Figure 4: (a-f) Distribution of pneumonia causing bacteria co-detected in patient samples tested positive for the presence of non-influenza respiratory viruses. The data is presented as total % of co-infected samples for each virus. Numbers on the x-axis represent the age range of the in years. Numbers in parentheses below each age range is the total number of samples for that age group.

Discussion and Conclusion

The present study is a survey of viral and bacterial co-infections detected in patient samples displaying symptoms of Influenza-like illness. The data presented in this paper is, to a large extent, in agreement with previously published studies. However, a few novel and interesting observations were made with respect to the current state of our understanding of viral-bacterial co-infections in respiratory illnesses. S. pneumoniae was found to be the most common bacterial infection associated with the viral infections detected in this study, irrespective of the viral species or the age group.

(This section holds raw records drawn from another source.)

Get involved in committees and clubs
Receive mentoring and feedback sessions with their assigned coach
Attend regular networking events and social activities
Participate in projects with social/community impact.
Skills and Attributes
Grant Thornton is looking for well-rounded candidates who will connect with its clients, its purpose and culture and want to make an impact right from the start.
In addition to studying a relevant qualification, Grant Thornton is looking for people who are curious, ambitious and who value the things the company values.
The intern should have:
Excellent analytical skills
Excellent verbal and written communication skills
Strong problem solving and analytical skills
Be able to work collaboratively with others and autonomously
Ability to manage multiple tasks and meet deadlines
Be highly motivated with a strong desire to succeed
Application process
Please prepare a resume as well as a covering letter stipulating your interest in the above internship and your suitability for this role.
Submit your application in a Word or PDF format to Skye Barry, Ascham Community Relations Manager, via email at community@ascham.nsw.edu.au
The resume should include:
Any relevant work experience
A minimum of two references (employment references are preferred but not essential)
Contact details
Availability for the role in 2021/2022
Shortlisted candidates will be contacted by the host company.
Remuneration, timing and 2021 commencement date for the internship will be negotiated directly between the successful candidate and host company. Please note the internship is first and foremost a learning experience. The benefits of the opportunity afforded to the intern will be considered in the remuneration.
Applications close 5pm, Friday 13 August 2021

Pneumonia and other related diseases caused by S. pneumoniae, are responsible for millions of hospitalizations and deaths, both in the United States and globally [26,27]. Previous studies have reported S. pneumoniae to be the most prevalent co-infection associated with Influenza infection, ranging from 20% to 54.8% of the total cases [28-30]. Prior viral infection of the airways facilitates the colonization of the respiratory tract by S. pneumoniae [31] as the bacterium is able to catabolize sialic acid that is released from the host cell surface by viral neuraminidases [32] giving it a nutritional advantage and increasing its pathogenic potential. Additionally, pneumococcal resistance to traditional antibiotics like Augmentin, have made S. pneumonia harder to treat empirically [33] with 27.47% of the co- infection cases testing positive for M. catarrhalis, this pathogen was more prevalent than H. influenzae and S. aureus in our study. To our knowledge, this is the first study reporting such high instances of M. catarrhalis co-infection rate within the same data set. M. catarrhalis is a common causal agent of otitis media [34] and complications (bronchitis, pneumonia) associated with chronic obstructive pulmonary disease (COPD) [35].

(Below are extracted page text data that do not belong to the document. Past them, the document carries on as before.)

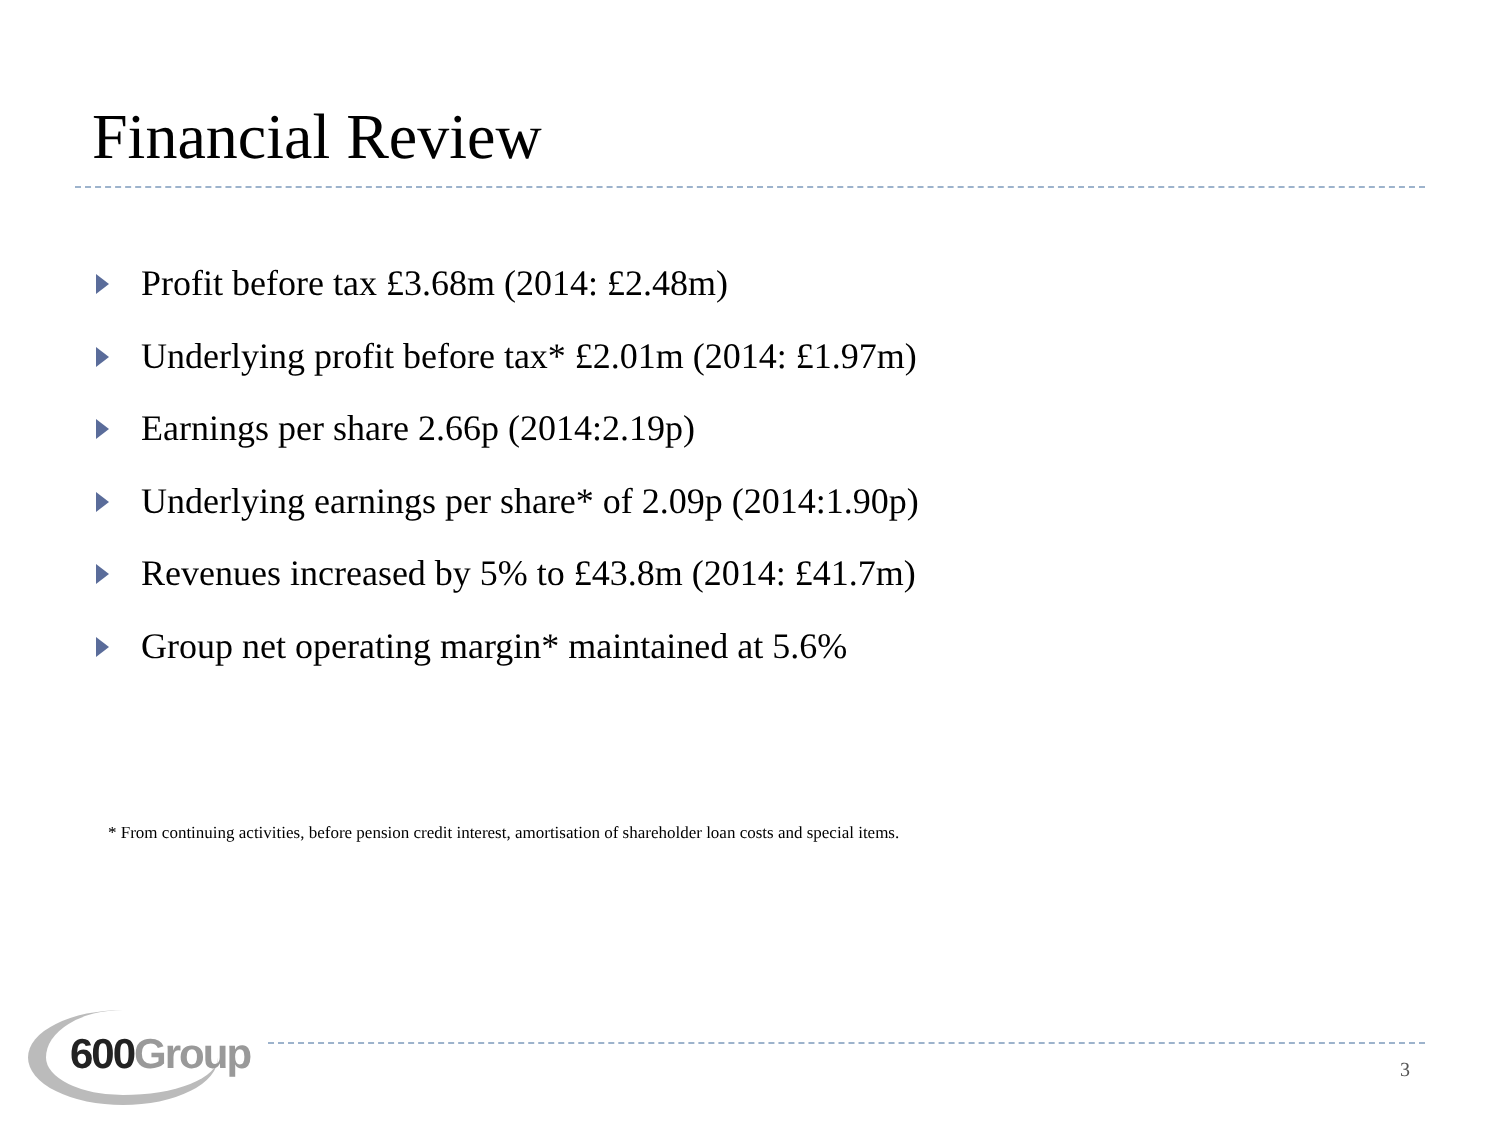Financial Review
Profit before tax £3.68m (2014: £2.48m)
Underlying profit before tax* £2.01m (2014: £1.97m)
Earnings per share 2.66p (2014:2.19p)
Underlying earnings per share* of 2.09p (2014:1.90p)
Revenues increased by 5% to £43.8m (2014: £41.7m)
Group net operating margin* maintained at 5.6%
* From continuing activities, before pension credit interest, amortisation of shareholder loan costs and special items.
600 Group 3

The emerging importance of the pathogen was reported in the 2009 Influenza pandemic, where 17.64% of the Influenza positive cases were co-infected by M. catarrhalis [36]. Two reasons that can explain the under-reporting in previous studies and, by contrast, the high levels of M. catarrhalis co-infections in our study are: (a) the use of a sensitive detection technique and (b) prior to the 1980’s, M. catarrhalis was listed as a non-pathogenic bacterium. In fact, a meta-analysis of 27 studies on Influenza co-infections lists M. catarrhalis as a frequent source of infection since the 1980’s but it is still regarded by some physicians as normal colonizers that do not require treatment [37].

A particularly interesting observation was made with respect to the detection of M. catarrhalis in the younger population (M. catarrhalis in the S. pneumoniae and H. influenzae are not significantly different than the total co-infection rates (Figure 5). Similar infection rates of M. catarrhalis have been reported in infants up to 2 years of age with respect to the development of otitis media [34]. M. catarrhalis displays increased cell adhesion and proinflammatory responses, with exposure to cold ambient conditions (26°C for 3 hours). This may occur with prolonged exposure to cold air temperatures and can result in Influenza-like/viral cold-like symptoms [38]. Humoral immune responses against M. catarrhalis seem to be age-dependent, with the level of immunoglobulin G (IgG) gradually increasing in children. A significant decrease in antibody concentration, during the first 3 months of life, from healthy children is seen, and the M. catarrhalis- specific IgG antibodies remain at a low level in children below 1 year of age. From the age of 1 year, the immune response of children increases slowly, to reach maternal levels at the age of 10 years [39]. Our data, along with the above prior immune-system observations, suggest M. catarrhalis as a strong candidate for childhood vaccination programs [40].

infectious-diseases-therapy-younger-age

Figure 5: Moraxella catarrhalis co-infections are detected at a higher rate in younger age groups when compared to the total distribution of the pathogen in patient samples positive for viralbacterial coinfections. Data represents the total instances of M. catarrhalis detection in Influenza and non-influenza respiratory virus positive samples. Error bars represent standard deviation.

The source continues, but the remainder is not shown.